Thanks for all your help.

Don

jkforney
11-19-2000, 05:16 PM
Don
I just set up my new prt96 and the manual said that the set screws had a micro encapsulated lock tite on them and would be difficult to change after inital setting. I know on my old machine that I had to put lock tite on the set screws and really make sure they were tight. Maybe they forgot the lock tite. Or if the locktite was there and the set screws were not set properly, they may need to be completely removed and then reseated.
Hope that makes sense.

John Forney

donframbach
11-19-2000, 10:48 PM
John,

Thanks John. That makes a whole lot of sense. Can I buy "lock tite" somewhere?


Don

bill.young
11-20-2000, 08:06 AM
Don,

You should be able to get it at any auto parts store. It comes in a small squeeze bottle; buy the smallest one you can because you only use a drop at a time. Just back out the setscrew, put a drop of loc-tite on the threads, then tighten the setscrew back up.

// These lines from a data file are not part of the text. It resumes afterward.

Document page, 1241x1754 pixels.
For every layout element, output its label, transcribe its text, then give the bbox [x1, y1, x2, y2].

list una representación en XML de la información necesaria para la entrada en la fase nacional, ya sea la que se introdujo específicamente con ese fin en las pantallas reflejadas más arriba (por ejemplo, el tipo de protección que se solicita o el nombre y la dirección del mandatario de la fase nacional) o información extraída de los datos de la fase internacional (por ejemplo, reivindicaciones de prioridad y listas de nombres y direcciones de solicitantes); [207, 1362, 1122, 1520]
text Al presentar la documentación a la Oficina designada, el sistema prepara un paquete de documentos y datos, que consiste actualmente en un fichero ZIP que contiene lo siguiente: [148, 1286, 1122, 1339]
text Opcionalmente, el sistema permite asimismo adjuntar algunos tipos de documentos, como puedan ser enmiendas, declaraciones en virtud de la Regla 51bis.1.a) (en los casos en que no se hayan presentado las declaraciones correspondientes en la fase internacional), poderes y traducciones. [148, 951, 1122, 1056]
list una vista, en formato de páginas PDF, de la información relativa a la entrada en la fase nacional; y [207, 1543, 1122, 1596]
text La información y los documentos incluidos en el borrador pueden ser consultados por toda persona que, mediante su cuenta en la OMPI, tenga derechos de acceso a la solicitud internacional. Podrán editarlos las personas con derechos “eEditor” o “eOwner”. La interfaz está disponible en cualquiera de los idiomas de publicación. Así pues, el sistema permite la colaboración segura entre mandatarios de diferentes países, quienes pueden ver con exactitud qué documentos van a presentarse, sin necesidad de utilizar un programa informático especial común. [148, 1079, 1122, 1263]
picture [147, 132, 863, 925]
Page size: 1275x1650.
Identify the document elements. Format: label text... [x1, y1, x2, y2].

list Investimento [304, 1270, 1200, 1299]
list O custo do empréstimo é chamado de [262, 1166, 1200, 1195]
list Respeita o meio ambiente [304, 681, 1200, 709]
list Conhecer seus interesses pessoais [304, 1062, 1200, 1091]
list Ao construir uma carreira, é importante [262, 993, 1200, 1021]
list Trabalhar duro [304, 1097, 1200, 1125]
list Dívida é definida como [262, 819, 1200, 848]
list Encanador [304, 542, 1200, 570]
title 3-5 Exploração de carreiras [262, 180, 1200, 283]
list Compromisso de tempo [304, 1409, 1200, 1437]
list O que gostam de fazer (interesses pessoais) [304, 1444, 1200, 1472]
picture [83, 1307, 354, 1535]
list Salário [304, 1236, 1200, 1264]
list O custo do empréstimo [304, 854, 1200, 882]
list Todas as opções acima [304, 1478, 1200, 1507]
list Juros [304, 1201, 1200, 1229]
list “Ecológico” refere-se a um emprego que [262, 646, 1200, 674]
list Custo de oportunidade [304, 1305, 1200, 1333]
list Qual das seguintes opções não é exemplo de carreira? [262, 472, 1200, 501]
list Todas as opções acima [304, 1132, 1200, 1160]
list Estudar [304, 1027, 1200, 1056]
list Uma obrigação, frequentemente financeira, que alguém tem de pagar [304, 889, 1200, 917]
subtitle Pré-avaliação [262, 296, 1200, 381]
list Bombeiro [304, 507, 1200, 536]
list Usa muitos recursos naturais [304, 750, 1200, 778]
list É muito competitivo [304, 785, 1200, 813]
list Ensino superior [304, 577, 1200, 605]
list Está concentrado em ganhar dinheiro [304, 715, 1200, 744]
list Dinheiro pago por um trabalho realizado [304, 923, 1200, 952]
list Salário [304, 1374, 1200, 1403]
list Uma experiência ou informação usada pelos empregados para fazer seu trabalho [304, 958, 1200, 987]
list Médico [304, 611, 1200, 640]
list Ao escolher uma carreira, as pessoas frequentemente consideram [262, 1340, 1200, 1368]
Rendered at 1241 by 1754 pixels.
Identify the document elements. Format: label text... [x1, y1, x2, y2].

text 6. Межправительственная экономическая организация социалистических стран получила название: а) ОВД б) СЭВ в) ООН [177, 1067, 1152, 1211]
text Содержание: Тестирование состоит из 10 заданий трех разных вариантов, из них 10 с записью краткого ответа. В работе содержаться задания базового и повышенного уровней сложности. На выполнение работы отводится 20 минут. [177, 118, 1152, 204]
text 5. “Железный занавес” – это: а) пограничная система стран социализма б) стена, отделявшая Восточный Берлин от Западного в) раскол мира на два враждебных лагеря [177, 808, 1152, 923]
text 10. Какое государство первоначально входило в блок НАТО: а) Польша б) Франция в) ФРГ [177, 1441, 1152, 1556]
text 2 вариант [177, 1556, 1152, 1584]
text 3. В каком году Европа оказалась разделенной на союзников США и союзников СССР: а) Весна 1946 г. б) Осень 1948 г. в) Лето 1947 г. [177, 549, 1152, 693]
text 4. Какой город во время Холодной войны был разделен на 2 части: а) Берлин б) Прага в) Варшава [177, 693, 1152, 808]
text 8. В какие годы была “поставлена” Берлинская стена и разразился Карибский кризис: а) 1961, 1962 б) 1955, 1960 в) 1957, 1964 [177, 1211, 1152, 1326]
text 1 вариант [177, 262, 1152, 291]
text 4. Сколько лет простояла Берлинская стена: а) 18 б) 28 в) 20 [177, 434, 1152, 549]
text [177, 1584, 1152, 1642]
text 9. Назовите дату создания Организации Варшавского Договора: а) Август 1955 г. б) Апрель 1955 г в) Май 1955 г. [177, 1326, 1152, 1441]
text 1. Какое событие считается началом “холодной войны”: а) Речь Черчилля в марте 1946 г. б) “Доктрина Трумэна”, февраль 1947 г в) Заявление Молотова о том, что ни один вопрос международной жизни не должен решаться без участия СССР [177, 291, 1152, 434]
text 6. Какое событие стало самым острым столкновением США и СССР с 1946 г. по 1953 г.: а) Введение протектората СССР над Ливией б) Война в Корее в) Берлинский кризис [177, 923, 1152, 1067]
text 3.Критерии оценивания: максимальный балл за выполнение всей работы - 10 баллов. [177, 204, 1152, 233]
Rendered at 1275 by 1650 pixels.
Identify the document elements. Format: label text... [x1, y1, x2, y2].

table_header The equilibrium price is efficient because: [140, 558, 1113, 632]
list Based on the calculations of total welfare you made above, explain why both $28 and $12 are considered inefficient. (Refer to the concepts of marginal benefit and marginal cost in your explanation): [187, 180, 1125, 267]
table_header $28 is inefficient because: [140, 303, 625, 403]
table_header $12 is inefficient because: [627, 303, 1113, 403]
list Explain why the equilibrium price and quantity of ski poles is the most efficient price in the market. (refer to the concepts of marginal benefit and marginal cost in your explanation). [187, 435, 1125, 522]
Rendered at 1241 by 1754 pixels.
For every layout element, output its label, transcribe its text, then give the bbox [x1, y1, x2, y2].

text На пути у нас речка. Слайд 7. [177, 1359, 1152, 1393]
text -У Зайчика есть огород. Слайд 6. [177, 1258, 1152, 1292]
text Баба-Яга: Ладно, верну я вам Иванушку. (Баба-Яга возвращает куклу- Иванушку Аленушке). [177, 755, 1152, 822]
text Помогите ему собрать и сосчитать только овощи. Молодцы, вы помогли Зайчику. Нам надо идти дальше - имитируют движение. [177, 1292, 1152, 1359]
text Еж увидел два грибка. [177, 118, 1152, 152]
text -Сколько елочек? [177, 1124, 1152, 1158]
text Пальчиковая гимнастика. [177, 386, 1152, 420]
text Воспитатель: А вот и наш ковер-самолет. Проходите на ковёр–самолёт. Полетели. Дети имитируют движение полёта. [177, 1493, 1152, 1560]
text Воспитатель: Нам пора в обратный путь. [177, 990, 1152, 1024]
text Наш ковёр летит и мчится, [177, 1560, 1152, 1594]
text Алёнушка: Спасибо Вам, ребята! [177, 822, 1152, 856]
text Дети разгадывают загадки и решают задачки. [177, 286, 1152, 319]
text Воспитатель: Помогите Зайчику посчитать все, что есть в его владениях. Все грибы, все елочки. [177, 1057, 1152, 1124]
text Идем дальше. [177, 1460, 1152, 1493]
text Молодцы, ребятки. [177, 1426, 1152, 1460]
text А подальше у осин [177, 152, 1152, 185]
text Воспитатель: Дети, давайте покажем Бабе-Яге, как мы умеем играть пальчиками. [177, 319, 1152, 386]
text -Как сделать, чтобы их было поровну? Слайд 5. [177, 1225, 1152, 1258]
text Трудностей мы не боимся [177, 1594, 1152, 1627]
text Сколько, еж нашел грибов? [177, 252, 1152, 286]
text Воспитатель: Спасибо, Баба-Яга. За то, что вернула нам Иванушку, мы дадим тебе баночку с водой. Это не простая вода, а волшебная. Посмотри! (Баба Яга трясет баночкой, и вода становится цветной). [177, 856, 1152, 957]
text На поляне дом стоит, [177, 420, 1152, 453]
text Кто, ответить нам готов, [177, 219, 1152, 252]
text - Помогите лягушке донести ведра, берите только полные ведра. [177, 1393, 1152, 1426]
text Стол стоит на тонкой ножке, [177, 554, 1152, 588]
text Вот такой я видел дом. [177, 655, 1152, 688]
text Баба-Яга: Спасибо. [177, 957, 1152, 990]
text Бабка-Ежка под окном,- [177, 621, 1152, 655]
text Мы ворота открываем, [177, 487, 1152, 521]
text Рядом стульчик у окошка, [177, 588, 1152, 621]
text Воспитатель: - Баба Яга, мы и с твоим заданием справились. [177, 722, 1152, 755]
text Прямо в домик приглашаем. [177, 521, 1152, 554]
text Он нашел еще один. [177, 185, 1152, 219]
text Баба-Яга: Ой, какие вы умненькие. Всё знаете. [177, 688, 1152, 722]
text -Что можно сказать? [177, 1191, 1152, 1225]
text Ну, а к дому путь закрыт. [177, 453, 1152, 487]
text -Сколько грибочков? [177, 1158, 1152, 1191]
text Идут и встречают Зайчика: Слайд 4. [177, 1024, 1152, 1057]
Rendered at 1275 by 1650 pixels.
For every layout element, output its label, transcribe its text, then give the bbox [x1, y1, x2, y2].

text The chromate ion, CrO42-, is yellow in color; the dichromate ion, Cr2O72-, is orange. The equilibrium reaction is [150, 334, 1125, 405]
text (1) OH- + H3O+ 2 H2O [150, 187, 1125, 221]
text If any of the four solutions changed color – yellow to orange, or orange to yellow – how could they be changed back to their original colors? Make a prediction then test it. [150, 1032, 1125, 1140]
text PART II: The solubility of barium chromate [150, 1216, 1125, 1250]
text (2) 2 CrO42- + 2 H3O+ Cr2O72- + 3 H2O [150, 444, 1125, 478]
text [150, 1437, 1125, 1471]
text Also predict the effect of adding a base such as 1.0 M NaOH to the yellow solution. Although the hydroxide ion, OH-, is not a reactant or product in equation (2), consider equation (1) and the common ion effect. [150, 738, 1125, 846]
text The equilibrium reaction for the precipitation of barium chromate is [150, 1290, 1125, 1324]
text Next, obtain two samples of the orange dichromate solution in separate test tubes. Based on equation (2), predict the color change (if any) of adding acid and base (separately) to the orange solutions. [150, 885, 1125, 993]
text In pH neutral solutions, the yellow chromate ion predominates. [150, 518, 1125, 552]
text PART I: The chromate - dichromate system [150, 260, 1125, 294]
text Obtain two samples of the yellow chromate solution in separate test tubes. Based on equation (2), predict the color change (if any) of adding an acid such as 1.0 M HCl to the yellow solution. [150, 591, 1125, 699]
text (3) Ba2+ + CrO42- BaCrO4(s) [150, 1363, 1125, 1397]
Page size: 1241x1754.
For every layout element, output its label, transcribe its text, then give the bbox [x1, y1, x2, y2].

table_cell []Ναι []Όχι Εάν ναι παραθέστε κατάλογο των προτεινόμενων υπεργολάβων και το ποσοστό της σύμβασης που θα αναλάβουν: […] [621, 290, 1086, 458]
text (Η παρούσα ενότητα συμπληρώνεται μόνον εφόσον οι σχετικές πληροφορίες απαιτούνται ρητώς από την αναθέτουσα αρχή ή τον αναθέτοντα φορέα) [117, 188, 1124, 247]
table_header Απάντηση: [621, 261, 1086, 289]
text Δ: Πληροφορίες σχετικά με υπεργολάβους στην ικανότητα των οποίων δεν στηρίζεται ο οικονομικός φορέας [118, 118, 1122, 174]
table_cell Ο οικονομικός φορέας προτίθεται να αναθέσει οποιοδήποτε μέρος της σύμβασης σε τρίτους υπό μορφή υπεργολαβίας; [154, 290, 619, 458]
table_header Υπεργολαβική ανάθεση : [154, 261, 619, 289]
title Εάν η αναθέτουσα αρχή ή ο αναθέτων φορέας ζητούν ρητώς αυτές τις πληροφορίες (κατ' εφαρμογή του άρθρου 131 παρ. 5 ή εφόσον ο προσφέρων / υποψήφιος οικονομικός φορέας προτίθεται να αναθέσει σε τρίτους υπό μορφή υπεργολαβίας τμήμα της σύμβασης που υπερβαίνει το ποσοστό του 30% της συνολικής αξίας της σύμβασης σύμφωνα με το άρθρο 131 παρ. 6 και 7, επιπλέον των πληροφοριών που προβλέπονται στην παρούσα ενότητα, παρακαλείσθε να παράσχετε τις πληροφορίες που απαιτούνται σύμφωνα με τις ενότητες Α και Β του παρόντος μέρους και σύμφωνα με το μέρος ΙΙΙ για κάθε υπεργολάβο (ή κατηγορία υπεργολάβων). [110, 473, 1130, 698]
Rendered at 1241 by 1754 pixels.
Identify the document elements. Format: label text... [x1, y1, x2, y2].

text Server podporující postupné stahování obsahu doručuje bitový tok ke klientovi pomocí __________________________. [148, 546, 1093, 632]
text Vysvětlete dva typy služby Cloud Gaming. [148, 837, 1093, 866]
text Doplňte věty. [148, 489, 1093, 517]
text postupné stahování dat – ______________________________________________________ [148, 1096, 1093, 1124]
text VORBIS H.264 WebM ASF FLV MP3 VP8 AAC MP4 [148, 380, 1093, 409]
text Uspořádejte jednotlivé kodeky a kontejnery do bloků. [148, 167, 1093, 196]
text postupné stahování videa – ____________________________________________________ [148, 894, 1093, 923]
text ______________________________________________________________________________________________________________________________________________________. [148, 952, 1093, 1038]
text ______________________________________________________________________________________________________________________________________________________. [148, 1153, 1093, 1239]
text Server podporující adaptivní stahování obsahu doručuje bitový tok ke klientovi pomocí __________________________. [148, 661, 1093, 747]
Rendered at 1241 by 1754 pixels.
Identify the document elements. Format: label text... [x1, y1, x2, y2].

Loc-tite is available in at least two formulations. The regular is all I ever use, but they make a permanent version that is supposed to be almost impossible to remove without heat, etc. My suggestion would be to use the regular stuff; I think it will be more than strong enough for what you want to do.

Bill

donframbach
11-20-2000, 02:23 PM
Thanks Bill

gdorrington@iafrica.com
11-24-2000, 05:12 AM
I am a little bushed after arriving back from Germany this morning, and glad to see that the problem was found.

The trick for tightening setscrews onto a shaft flat, is to make sure that the screw centerline is perfectly perpendicular to the flat. In practice this means that you first tighten the screw gently against the flat and then feel if you can "rock" the gear to a loose position. Tighten a little more and again feel for a loose spot. Final tighten only when you are sure that the setscrew is in the middle of the flat.